# Uplay: Code Eingegeben, Kauf bestätigt. Komme nicht weiter !



## noctis_61 (29. Dezember 2012)

*Uplay: Code Eingegeben, Kauf bestätigt. Komme nicht weiter !*

Hallo Leute,

Ich habe von der AMD Never Settle Aktion Codes für diverse Spiele erhalten.

Eines davon Far Cry 3 was ich unter Uplay herunterladen muss.

Mit Steam kam ich ganz gut zur Recht aber Uplay macht es mir zu schaffen!

Ich habe den Code eingegeben sogar den Kauf bestätigt und auch die 
Rechnung via E-mail erhalten.

Dort stand das Spiel komme in Kürze unter GAMES was nicht der Fall war!

Also wie soll ich Vorgehen soll ich mich bei denen melden oder habe ich 
etwas falsch gemacht?


----------



## Combi (29. Dezember 2012)

*AW: Uplay: Code Eingegeben, Kauf bestätigt. Komme nicht weiter !*

ist es evtl eine uncut version die in deutschland verboten ist?!
wenn es so eine gibt...ka!
dann kannste das knicken...wird bei dir nicht ankommen.
in de bekommste nur die spiele,die in de auch erlaubt sind.
gab doch schon den fall mit dem game..dogs....irgendwas...


----------



## noctis_61 (29. Dezember 2012)

*AW: Uplay: Code Eingegeben, Kauf bestätigt. Komme nicht weiter !*

?
Es ist die ganz normale Version..

Ich habe den Kauf zumindest bestätigt nur erscheint das Spiel nich das ist ja das seltsame..

Meinst du Sleeping Dogs? Falls Ja den habe ich über Steam runtergeladen war kein Problem..


----------



## turbosnake (29. Dezember 2012)

*AW: Uplay: Code Eingegeben, Kauf bestätigt. Komme nicht weiter !*



Combi schrieb:


> ist es evtl eine uncut version die in deutschland verboten ist?!
> wenn es so eine gibt...ka!
> dann kannste das knicken...wird bei dir nicht ankommen.
> in de bekommste nur die spiele,die in de auch erlaubt sind.
> gab doch schon den fall mit dem game..dogs....irgendwas...


 Aber nicht mir FC3.


----------



## noctis_61 (29. Dezember 2012)

*AW: Uplay: Code Eingegeben, Kauf bestätigt. Komme nicht weiter !*

Hmm.. 

Hatte keiner einen ähnlichen Vorfall?

Wie geht man denn Standartweise vor wenn man per Code einen Spiel erworben hat?


----------



## belle (30. Dezember 2012)

*AW: Uplay: Code Eingegeben, Kauf bestätigt. Komme nicht weiter !*

Ich hatte das Game bei einem anderen Anbieter für UPlay gekauft und dort den Code im Shop eingelöst, worauf ich die Rechnung von UPlay über 0 Euro bekam. FC3 hatte ich vorher über den anderen Anbieter bezahlt.
Ich wunderte mich auch, warum das Game nicht auftauchte, aber ca. 1 Stunde nach dem US Release (7 Uhr Morgens) bekam ich eine Email von Ubi mit meinem Key und einem Download-Link.

### Gestellte Aufgabe A:
Wandle in den Datensätzen die Zeilen von der Zeile mit „latitude: 52.2792“ bis einschließlich der Zeile mit „latitude: 60.9725“ in eine JSON-Liste von Zeichenketten um, mit einem Eintrag pro Zeile und ohne Leerzeilen. Lass die Bilder in deiner Antwort weg.
Die Forendiskussion und die Datensätze haben nichts miteinander zu tun, sie stammen aus verschiedenen Quellen.

### Daten zur Übung:
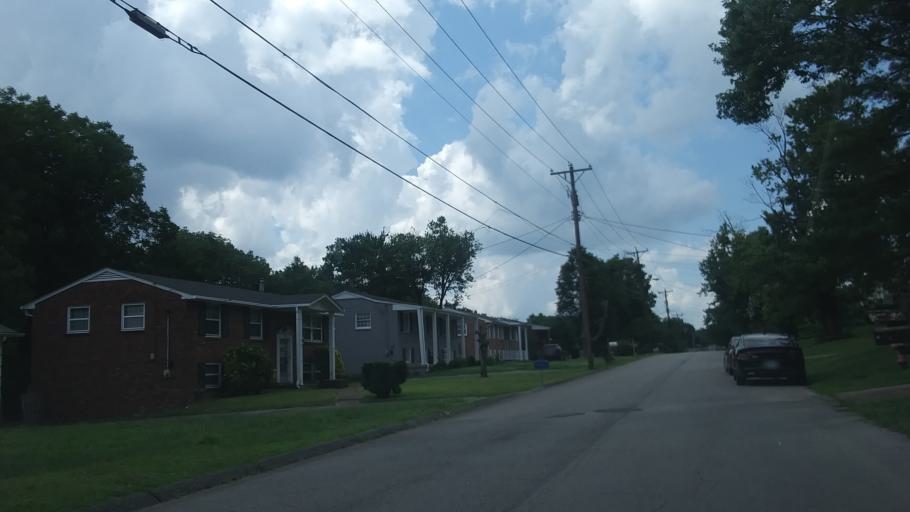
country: US
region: Tennessee
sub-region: Davidson County
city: Oak Hill
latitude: 36.0757
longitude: -86.7115
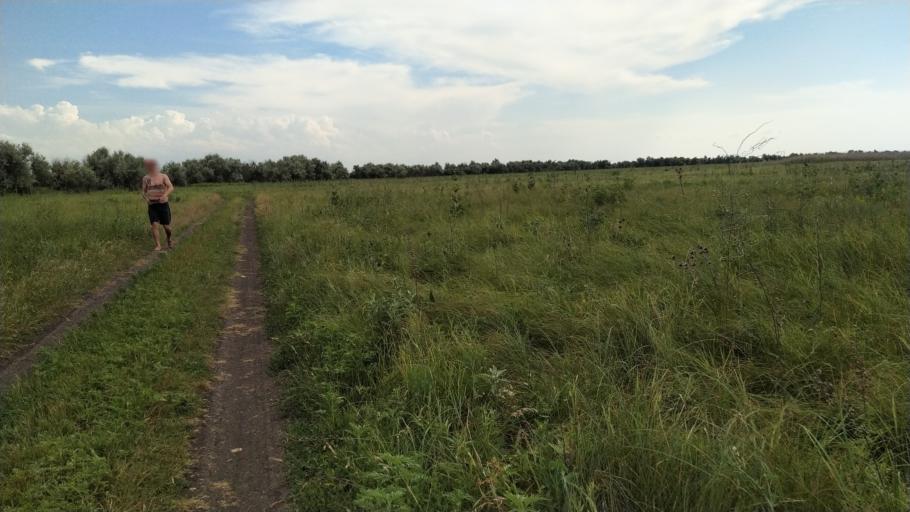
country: RU
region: Rostov
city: Kuleshovka
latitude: 47.1268
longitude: 39.6289
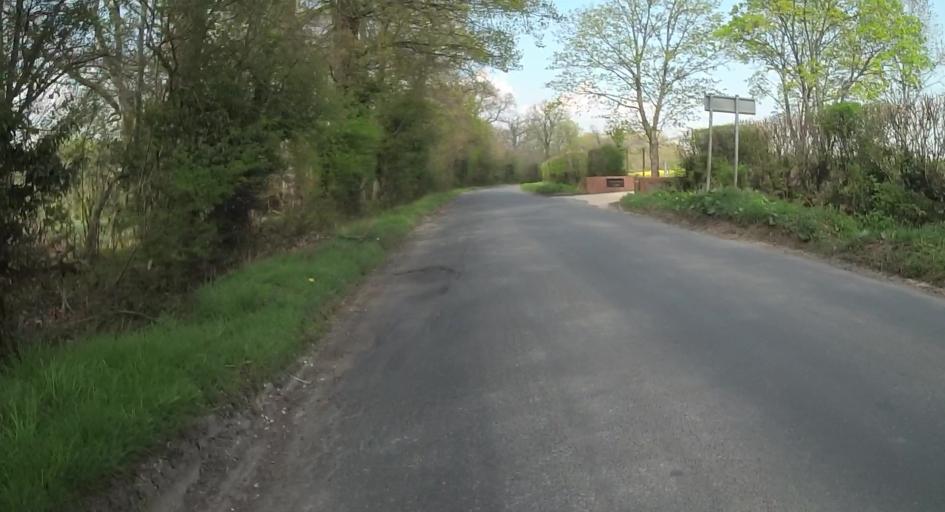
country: GB
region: England
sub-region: Hampshire
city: Basingstoke
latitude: 51.3154
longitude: -1.0822
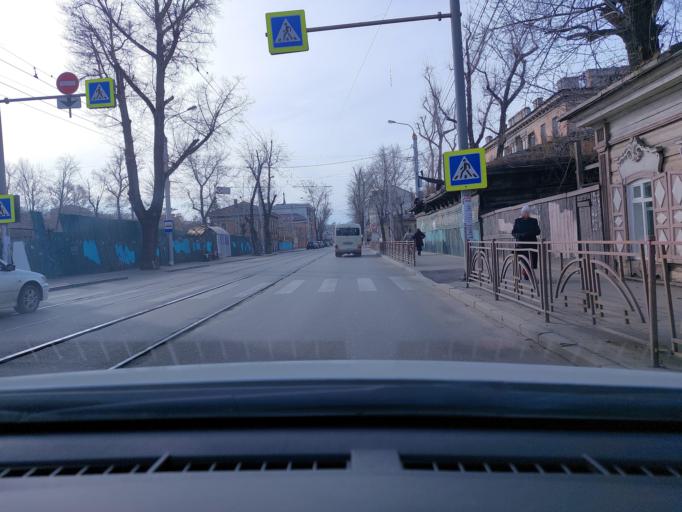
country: RU
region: Irkutsk
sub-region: Irkutskiy Rayon
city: Irkutsk
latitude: 52.2792
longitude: 104.2926
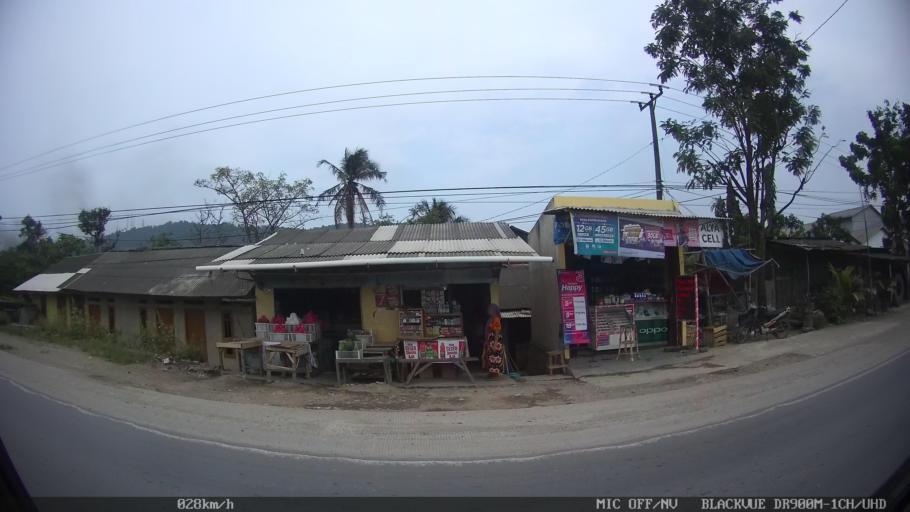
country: ID
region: Lampung
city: Panjang
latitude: -5.4301
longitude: 105.3264
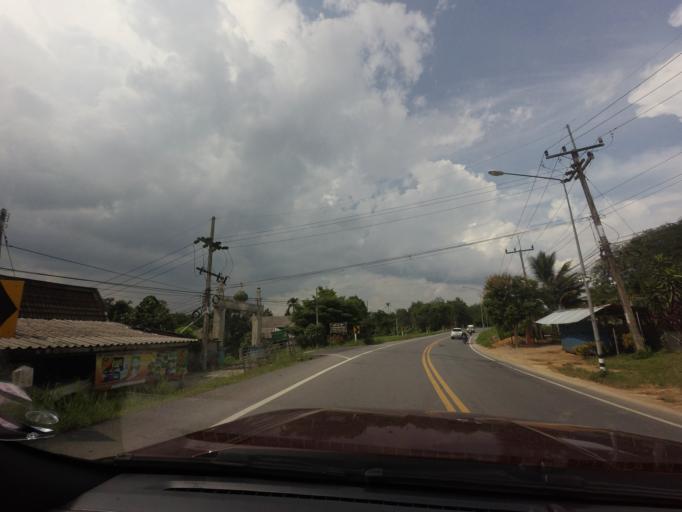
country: TH
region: Yala
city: Ban Nang Sata
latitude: 6.2555
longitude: 101.2343
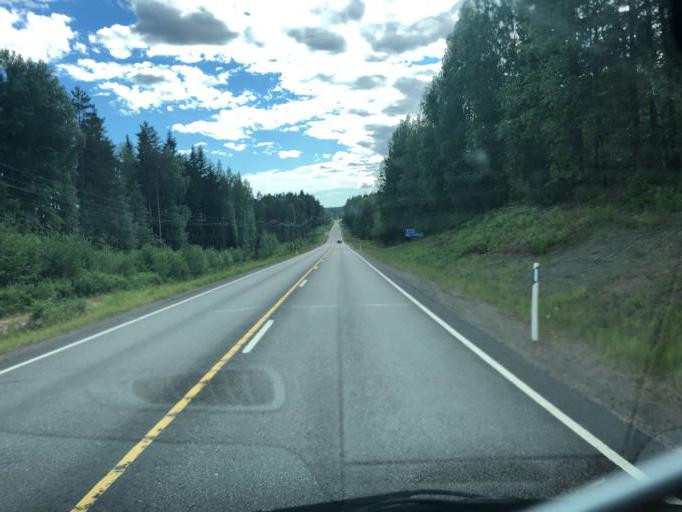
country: FI
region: Kymenlaakso
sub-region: Kouvola
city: Kouvola
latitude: 60.9725
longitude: 26.8991
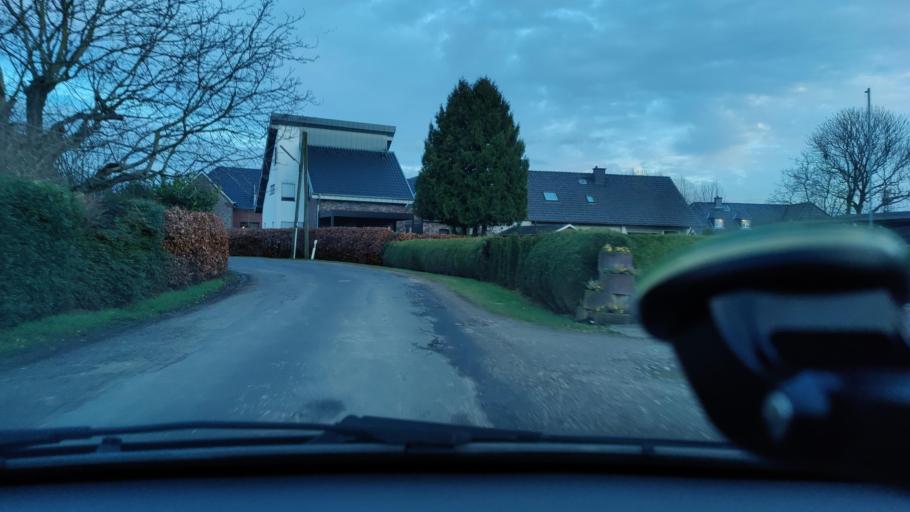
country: DE
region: North Rhine-Westphalia
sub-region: Regierungsbezirk Dusseldorf
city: Xanten
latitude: 51.6857
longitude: 6.4295
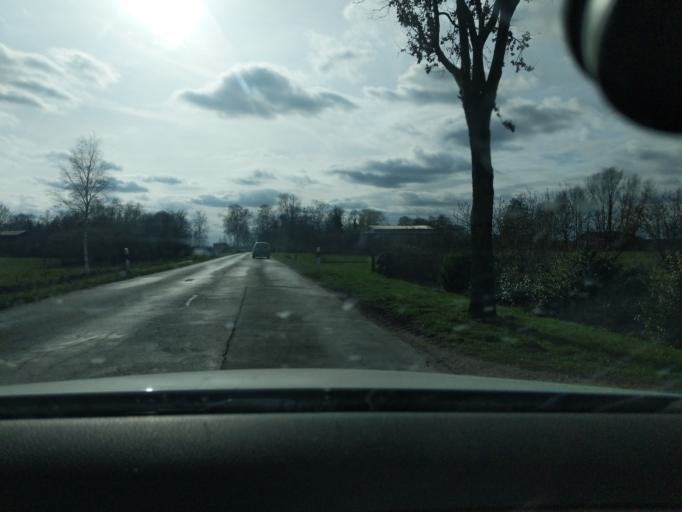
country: DE
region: Lower Saxony
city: Hammah
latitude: 53.6552
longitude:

### Gestellte Aufgabe B:
Fasse die Forendiskussion in zwei Sätzen zusammen.

### Lösung der Aufgabe A:
[
  "latitude: 52.2792",
  "longitude: 104.2926",
  "country: ID",
  "region: Lampung",
  "city: Panjang",
  "latitude: -5.4301",
  "longitude: 105.3264",
  "country: TH",
  "region: Yala",
  "city: Ban Nang Sata",
  "latitude: 6.2555",
  "longitude: 101.2343",
  "country: FI",
  "region: Kymenlaakso",
  "sub-region: Kouvola",
  "city: Kouvola",
  "latitude: 60.9725"
]

### Lösung der Aufgabe B:
Über die AMD-Never-Settle-Aktion kam ein Code für Far Cry 3, der in Uplay eingegeben wurde, der Kauf wurde bestätigt und die Rechnung kam per E-Mail, doch das Spiel erschien nicht unter GAMES. Der Verdacht auf eine in Deutschland verbotene Uncut-Version wird mit dem Hinweis auf die ganz normale Version zurückgewiesen, und in einer Antwort heißt es, der Key samt Download-Link sei etwa eine Stunde nach dem US-Release per E-Mail von Ubi gekommen.